The administration asked the court for “immediate relief” after a lower court ordered the census count to continue until Oct. 31. However, the administration argued that the Oct. 31 deadline would prevent Commerce Secretary Wilbur Ross from delivering a population count by December 31, according to CNN.

The Census Bureau originally pushed the deadline that the President would receive the census count to April 30, 2021n due to the coronavirus pandemic. (RELATED: US Poverty Rate Hit Record Low In 2019, Says Census Bureau)

In July, President Donald Trump signed a memorandum calling on Congress not to count illegal immigrants while redrawing voting districts. Weeks later in August, Ross introduced the Replan Schedule, which would end data collection on Sept. 30.

Last month, U.S. District Judge Lucy Koh in San Jose, California issued an injunction that reverted the deadline back to Oct. 31, which would push the reporting of the figure back to April, according to the Associated Press (AP).

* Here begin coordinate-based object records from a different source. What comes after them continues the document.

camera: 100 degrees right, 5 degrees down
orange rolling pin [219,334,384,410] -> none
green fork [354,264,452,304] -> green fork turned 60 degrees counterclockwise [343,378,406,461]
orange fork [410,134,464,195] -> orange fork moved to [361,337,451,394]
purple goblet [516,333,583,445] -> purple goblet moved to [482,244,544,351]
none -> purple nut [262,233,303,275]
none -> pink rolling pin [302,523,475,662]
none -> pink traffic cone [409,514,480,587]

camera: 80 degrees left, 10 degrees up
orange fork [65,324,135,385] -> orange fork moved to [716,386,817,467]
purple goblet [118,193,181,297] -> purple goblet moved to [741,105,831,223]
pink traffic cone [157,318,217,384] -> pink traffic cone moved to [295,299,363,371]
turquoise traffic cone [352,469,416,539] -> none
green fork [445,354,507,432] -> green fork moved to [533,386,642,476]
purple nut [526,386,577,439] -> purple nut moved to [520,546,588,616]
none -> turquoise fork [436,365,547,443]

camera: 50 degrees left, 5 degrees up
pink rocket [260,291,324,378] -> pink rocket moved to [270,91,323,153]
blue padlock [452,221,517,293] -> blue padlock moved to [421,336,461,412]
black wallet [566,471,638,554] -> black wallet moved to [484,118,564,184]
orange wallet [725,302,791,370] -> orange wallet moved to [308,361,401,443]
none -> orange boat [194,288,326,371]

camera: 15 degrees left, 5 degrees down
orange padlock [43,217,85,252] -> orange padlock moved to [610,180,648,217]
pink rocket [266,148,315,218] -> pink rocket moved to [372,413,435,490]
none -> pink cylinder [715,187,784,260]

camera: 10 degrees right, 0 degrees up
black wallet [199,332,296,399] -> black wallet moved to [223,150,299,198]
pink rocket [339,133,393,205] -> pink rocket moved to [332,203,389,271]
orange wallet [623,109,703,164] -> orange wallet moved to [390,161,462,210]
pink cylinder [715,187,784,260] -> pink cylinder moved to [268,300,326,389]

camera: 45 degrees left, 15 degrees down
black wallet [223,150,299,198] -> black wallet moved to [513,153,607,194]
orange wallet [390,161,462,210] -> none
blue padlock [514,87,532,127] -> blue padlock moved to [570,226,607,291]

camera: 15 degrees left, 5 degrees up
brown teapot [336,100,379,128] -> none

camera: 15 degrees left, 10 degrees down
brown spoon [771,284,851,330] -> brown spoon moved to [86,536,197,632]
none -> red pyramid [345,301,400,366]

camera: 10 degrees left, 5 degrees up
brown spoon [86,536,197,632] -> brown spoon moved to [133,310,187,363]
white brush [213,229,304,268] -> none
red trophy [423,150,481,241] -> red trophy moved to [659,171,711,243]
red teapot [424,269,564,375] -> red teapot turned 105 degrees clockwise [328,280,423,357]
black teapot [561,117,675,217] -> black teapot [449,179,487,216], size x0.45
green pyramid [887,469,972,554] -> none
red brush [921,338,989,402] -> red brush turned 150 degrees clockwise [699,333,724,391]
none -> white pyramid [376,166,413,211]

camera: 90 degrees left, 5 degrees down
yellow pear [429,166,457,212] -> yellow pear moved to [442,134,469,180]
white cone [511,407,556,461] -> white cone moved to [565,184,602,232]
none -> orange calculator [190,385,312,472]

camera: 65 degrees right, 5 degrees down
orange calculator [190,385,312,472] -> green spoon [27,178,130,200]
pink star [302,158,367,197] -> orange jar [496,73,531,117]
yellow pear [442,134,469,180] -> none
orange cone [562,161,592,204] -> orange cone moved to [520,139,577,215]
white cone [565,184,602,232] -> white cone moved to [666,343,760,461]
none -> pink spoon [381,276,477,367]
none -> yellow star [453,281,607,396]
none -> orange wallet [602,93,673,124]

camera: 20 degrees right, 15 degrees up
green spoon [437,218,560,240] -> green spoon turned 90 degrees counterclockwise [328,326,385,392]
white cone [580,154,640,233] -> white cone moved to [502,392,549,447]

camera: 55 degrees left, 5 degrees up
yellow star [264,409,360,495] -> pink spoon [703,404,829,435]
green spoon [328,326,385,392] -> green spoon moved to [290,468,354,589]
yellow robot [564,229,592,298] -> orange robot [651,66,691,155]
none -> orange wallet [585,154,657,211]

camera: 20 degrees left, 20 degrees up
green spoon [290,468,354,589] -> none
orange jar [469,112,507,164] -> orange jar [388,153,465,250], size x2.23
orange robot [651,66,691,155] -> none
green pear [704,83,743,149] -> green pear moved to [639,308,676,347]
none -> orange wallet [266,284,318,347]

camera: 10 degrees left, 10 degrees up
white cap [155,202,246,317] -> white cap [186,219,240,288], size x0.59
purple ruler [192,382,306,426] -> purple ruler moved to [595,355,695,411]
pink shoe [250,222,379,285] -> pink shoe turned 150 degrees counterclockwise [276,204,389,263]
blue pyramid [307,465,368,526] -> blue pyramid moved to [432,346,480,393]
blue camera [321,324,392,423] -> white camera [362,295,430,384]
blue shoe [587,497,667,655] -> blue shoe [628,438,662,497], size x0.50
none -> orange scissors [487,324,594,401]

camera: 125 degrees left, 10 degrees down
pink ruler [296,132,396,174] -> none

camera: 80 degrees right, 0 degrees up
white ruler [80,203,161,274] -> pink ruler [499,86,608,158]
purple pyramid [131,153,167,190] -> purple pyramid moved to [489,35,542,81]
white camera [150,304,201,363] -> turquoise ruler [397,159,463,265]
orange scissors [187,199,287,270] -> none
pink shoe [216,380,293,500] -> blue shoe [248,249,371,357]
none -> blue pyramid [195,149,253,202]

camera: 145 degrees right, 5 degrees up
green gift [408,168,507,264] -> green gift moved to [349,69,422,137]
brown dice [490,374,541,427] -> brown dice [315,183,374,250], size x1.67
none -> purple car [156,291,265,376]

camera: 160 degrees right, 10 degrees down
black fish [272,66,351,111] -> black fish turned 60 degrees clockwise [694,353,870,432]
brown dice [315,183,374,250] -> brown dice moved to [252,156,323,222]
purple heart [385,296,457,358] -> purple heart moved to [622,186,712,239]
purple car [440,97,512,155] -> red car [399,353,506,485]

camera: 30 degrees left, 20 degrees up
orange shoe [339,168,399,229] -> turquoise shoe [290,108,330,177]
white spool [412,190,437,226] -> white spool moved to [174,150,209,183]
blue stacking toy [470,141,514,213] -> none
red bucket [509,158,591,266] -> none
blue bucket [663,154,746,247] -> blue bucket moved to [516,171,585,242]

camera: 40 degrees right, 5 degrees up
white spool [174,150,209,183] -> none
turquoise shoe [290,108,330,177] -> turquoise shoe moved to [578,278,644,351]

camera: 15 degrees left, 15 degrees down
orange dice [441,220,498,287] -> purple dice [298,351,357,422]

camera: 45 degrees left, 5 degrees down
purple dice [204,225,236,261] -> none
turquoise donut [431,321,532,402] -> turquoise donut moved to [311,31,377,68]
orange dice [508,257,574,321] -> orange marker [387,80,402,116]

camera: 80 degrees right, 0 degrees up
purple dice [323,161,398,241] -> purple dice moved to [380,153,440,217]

Koh ruled that the shortened timetable would have made the data less accurate.

A volunteer displays a bottle of hand sanitzer labeled (Photo by ROBYN BECK/AFP via Getty Images)

Justice Sonia Sotomayor dissented Tuesday.

“Meeting the deadline at the expense of the accuracy of the census is not a cost worth paying, especially when the Government has failed to show why it could not bear the lesser cost of expending more resources to meet the deadline or continuing its prior efforts to seek an extension from Congress,” Sotomayor wrote.

“The harms caused by rushing this year’s census count are irreparable. And respondents will suffer their lasting impact for at least the next 10 years,” she continued.

Sticking to the Dec. 31 deadline means that the Trump administration controls the apportionment count no matter who wins the election, per the AP. Apportionment counts determine how many congressional seats a state gets.